Graffiti of a swastika and the words “Auschwitz Welcome” were found on the window of a Los Angeles bus stop on January 11.
The Jewish advocacy group Stop Antisemitism first exposed the vandalism, tweeting out a photo of the graffiti, stating that it was found on the corner of Vineland Avenue and Ventura Boulevard. “This vile hatred must never be tolerated in your city,” Stop Antisemitism tweeted to Mayor Karen Bass.
The next day, Los Angeles councilmember Nithya Raman announced the graffiti was cleaned up.
Other Jewish groups also condemned the graffiti including AJC and the Simon Wiesenthal Center .
“This vile graffiti is an unsettling reminder that anti-Jewish hate is the fastest growing category of hate crimes in America,” American Jewish Committee Los Angeles Assistant Director Odin Ozdil said in a statement to the Journal. “No community should have to be confronted with threats to their existence, especially those that evoke such horrific trauma as the Holocaust. We encourage local authorities to be unrelenting in their pursuit and prosecution of the perpetrator of this hateful act.”

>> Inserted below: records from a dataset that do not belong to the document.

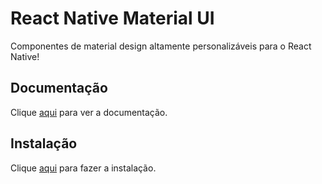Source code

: # React Native Material UI

Componentes de material design altamente personalizáveis ​​para o React Native!

## Documentação

Clique [aqui](https://github.com/xotahal/react-native-material-ui) para ver a documentação.

## Instalação

Clique [aqui](https://www.npmjs.com/package/react-native-material-ui) para fazer a instalação.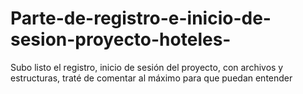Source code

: # Parte-de-registro-e-inicio-de-sesion-proyecto-hoteles-
Subo listo el registro, inicio de sesión del proyecto, con archivos y estructuras, traté de comentar al máximo para que puedan entender
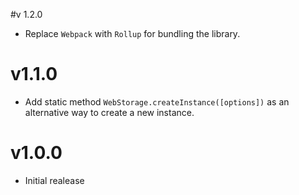 #v 1.2.0
- Replace `Webpack` with `Rollup` for bundling the library.

# v1.1.0
- Add static method `WebStorage.createInstance([options])` as an alternative way to create a new instance.

# v1.0.0
- Initial realease
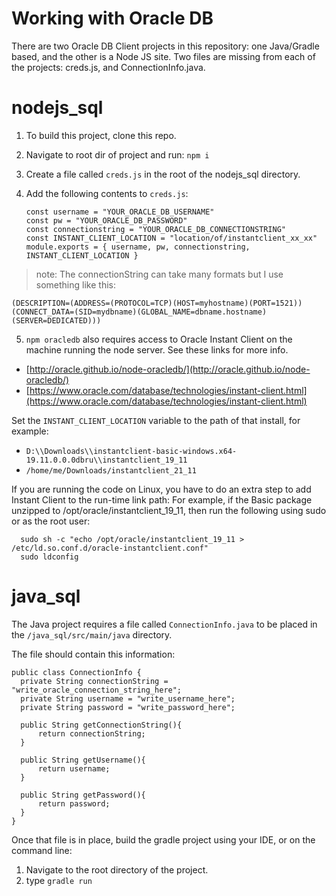 # Working with Oracle DB

There are two Oracle DB Client projects in this repository: one Java/Gradle based, and the other is a Node JS site.
Two files are missing from each of the projects: creds.js, and ConnectionInfo.java.

# nodejs_sql

1.  To build this project, clone this repo.
2.  Navigate to root dir of project and run: `npm i`
3.  Create a file called `creds.js` in the root of the nodejs_sql directory.
4.  Add the following contents to `creds.js`:

        const username = "YOUR_ORACLE_DB_USERNAME"
        const pw = "YOUR_ORACLE_DB_PASSWORD"
        const connectionstring = "YOUR_ORACLE_DB_CONNECTIONSTRING"
        const INSTANT_CLIENT_LOCATION = "location/of/instantclient_xx_xx"
        module.exports = { username, pw, connectionstring, INSTANT_CLIENT_LOCATION }

> note: The connectionString can take many formats but I use something like this:

    (DESCRIPTION=(ADDRESS=(PROTOCOL=TCP)(HOST=myhostname)(PORT=1521))
    (CONNECT_DATA=(SID=mydbname)(GLOBAL_NAME=dbname.hostname)(SERVER=DEDICATED)))

5. `npm oracledb` also requires access to Oracle Instant Client on the machine running the node server. See these links for more info.

- [http://oracle.github.io/node-oracledb/](http://oracle.github.io/node-oracledb/)
- [https://www.oracle.com/database/technologies/instant-client.html](https://www.oracle.com/database/technologies/instant-client.html)

Set the `INSTANT_CLIENT_LOCATION` variable to the path of that install, for example:

- `D:\\Downloads\\instantclient-basic-windows.x64-19.11.0.0.0dbru\\instantclient_19_11`
- `/home/me/Downloads/instantclient_21_11`

If you are running the code on Linux, you have to do an extra step to add Instant Client to the run-time link path:
For example, if the Basic package unzipped to /opt/oracle/instantclient_19_11, then run the following using sudo or as the root user:

      sudo sh -c "echo /opt/oracle/instantclient_19_11 > /etc/ld.so.conf.d/oracle-instantclient.conf"
      sudo ldconfig

# java_sql

The Java project requires a file called `ConnectionInfo.java` to be placed in the `/java_sql/src/main/java` directory.

The file should contain this information:

    public class ConnectionInfo {
      private String connectionString = "write_oracle_connection_string_here";
      private String username = "write_username_here";
      private String password = "write_password_here";

      public String getConnectionString(){
          return connectionString;
      }

      public String getUsername(){
          return username;
      }

      public String getPassword(){
          return password;
      }
    }

Once that file is in place, build the gradle project using your IDE, or on the command line:

1. Navigate to the root directory of the project.
2. type `gradle run`
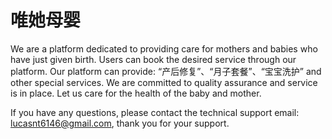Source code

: # 唯她母婴

We are a platform dedicated to providing care for mothers and babies who have just given birth. Users can book the desired service through our platform. Our platform can provide: “产后修复”、“月子套餐”、“宝宝洗护” and other special services. We are committed to quality assurance and service is in place. Let us care for the health of the baby and mother.

If you have any questions, please contact the technical support email: lucasnt6146@gmail.com, thank you for your support.
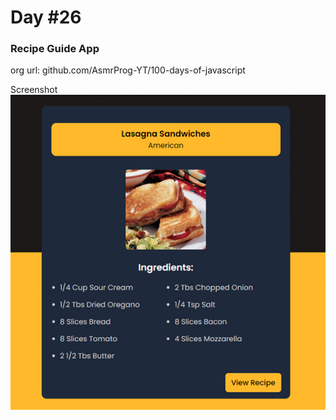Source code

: # Day #26

### Recipe Guide App
org url: github.com/AsmrProg-YT/100-days-of-javascript

Screenshot
![sc](./screenshot.jpg)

“[The] Jewish community needs the help and empathy from our non-Jewish neighbors if we are to push back on the distressing anti-Semitism on our streets and on social media,” Simon Wiesenthal Center Associate Dean and Director of Global Social Action Agenda Rabbi Abraham Cooper similarly said in a statement to the Journal. “Perpetrators don’t worry that a shrinking police presence would detect such hate.”